Le Gabon trace sa voie dans la régulation des géants du numérique

Libreville, juillet 2026 – L’économie numérique, longtemps perçue comme un espace échappant aux frontières nationales, entre désormais dans une ère où les États africains redéfinissent leur rapport aux plateformes mondiales. Le Gabon, à travers une stratégie audacieuse, s’impose comme un acteur clé dans cette transformation.
Lors du sommet « AI for Good » à Genève, le ministre gabonais de l’Économie numérique, Mark-Alexandre Doumba, a engagé un dialogue décisif avec les responsables de TikTok. Une initiative qui dépasse le simple cadre diplomatique pour s’inscrire dans une vision plus large : celle d’un numérique responsable et souverain.
De la suspension à la collaboration : une approche pragmatique
Quelques mois après les tensions ayant conduit à la suspension temporaire de plusieurs réseaux sociaux, les autorités gabonaises et la plateforme ont choisi de tourner la page. Leur objectif ? Construire un environnement numérique plus sûr, notamment pour les jeunes utilisateurs. Désinformation, cyberharcèlement, exposition des mineurs à des contenus inappropriés : ces enjeux, autrefois secondaires, sont désormais au cœur des préoccupations de l’État gabonais.
Mark-Alexandre Doumba a rappelé avec fermeté que la santé mentale des jeunes gabonais et la lutte contre les violences en ligne figuraient parmi les priorités absolues. Une position qui s’inscrit dans la stratégie nationale de souveraineté numérique adoptée par Libreville.
TikTok affiche ses chiffres : une modération proactive
Pour répondre aux exigences locales, TikTok a partagé des données révélatrices. Entre janvier et mars 2026, près de 23 500 vidéos jugées sensibles ont été supprimées sur le territoire gabonais. Un chiffre qui illustre l’ampleur des contenus controversés circulant en ligne. Mais au-delà du volume, c’est la rapidité d’intervention qui impressionne : 99,8 % des contenus illicites ont été détectés et retirés avant tout signalement, grâce à l’intelligence artificielle. Plus de 92 % de ces vidéos n’ont même jamais été vues par les utilisateurs.
Ces résultats témoignent de l’efficacité croissante des outils de modération automatisée, mais aussi de la pression exercée par les États sur les plateformes pour qu’elles jouent un rôle actif dans la régulation.

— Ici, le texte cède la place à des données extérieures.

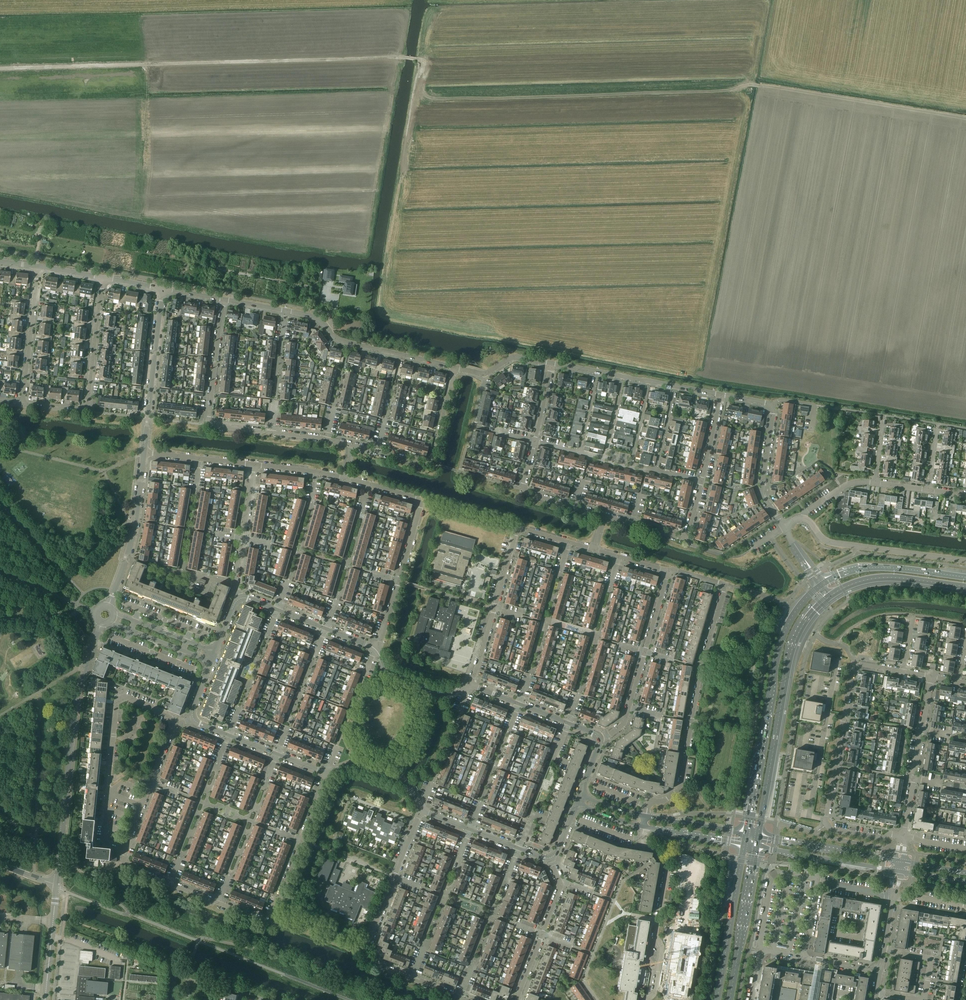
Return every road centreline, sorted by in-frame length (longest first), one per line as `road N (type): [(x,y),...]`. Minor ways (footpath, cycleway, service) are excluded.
road 1 (track): [(965,119),(749,85),(728,97),(432,106),(415,89)]
road 2 (track): [(400,185),(421,59),(0,69)]
road 3 (residential): [(647,805),(680,788),(701,668),(726,584),(668,570)]
road 4 (tertiary): [(57,884),(82,687),(102,623)]
road 5 (primary): [(818,586),(781,637),(746,834)]
road 6 (primary): [(758,837),(794,642),(830,597)]
road 7 (unclassified): [(903,836),(831,830),(826,820),(855,663)]
road 8 (residential): [(125,848),(104,836),(117,703),(127,698),(175,723)]
road 9 (residential): [(22,404),(88,410),(104,278)]
road 10 (residential): [(271,432),(209,419),(225,300)]
road 11 (residential): [(645,999),(655,991),(668,869),(641,839)]
road 12 (unclassified): [(965,561),(828,542),(805,518)]
road 13 (residential): [(753,999),(761,951),(880,971)]
road 14 (unclassified): [(144,453),(163,289)]
road 15 (unclassified): [(109,606),(136,520),(144,453)]
road 16 (primary): [(744,844),(717,999)]
road 17 (residential): [(377,451),(432,463),(456,367)]
road 18 (primary): [(730,999),(756,847)]
road 19 (primary): [(965,577),(875,567),(824,582)]
road 20 (tertiary): [(756,847),(894,871)]
road 21 (tertiary): [(896,860),(758,837)]
road 22 (residential): [(22,404),(38,266)]
road 23 (residential): [(398,580),(422,500),(369,485)]
road 24 (primary): [(830,597),(882,580),(965,589)]
road 25 (residential): [(219,904),(272,918),(302,841)]
road 26 (residential): [(412,978),(371,962),(366,949),(395,877)]
road 27 (residential): [(603,515),(525,493),(534,441)]
road 28 (residential): [(330,330),(338,339),(456,367)]
road 29 (residential): [(783,527),(763,491),(771,406)]

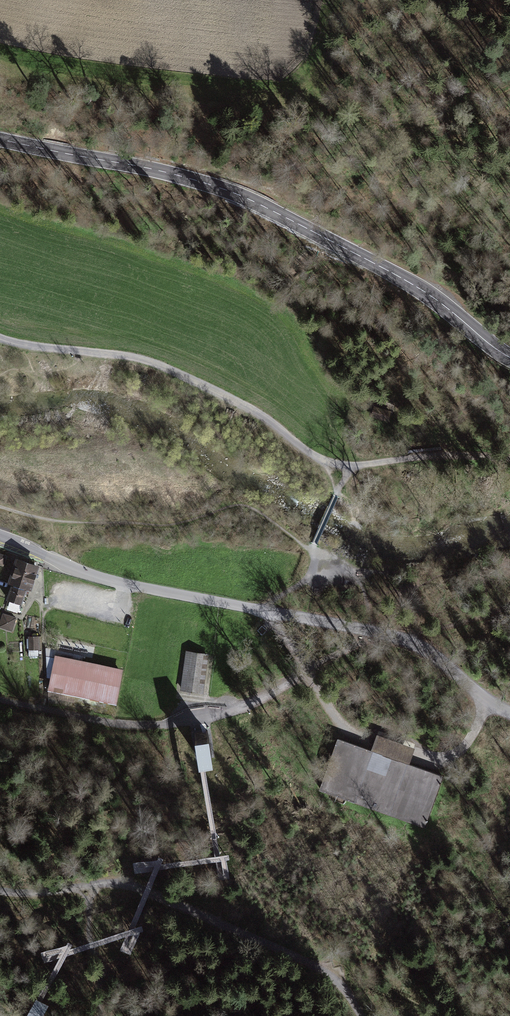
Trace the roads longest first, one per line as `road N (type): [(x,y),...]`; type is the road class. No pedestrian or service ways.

Une législation ambitieuse pour encadrer le numérique
Le Gabon a récemment renforcé son arsenal juridique avec une ordonnance dédiée à la gouvernance des espaces numériques. Les plateformes internationales disposent désormais d’un délai d’un an pour se conformer aux nouvelles règles : protection renforcée des données, modération renforcée des contenus, transparence accrue. Un message clair : l’innovation ne peut se développer sans responsabilité sociale.
Cette approche s’inscrit dans une tendance mondiale. De l’Europe à l’Afrique, en passant par l’Australie ou le Brésil, les États cherchent à imposer leur cadre réglementaire aux géants technologiques. Le Gabon, lui, mise sur le dialogue plutôt que sur la confrontation. Une stratégie de co-régulation où l’État et les plateformes partagent la responsabilité de garantir un numérique sûr et équilibré.
Avec plus de 70 % de sa population âgée de moins de 30 ans, l’Afrique est en première ligne face aux défis du numérique. La bataille pour la souveraineté numérique y sera l’un des grands enjeux des prochaines décennies. Et le Gabon, en choisissant cette voie médiane entre innovation et régulation, pourrait bien devenir un modèle pour ses voisins.
La réunion de Genève marque ainsi un tournant. Ni fermeture ni opposition systématique, mais une volonté de tracer une troisième voie : celle d’un numérique africain, souverain et responsable.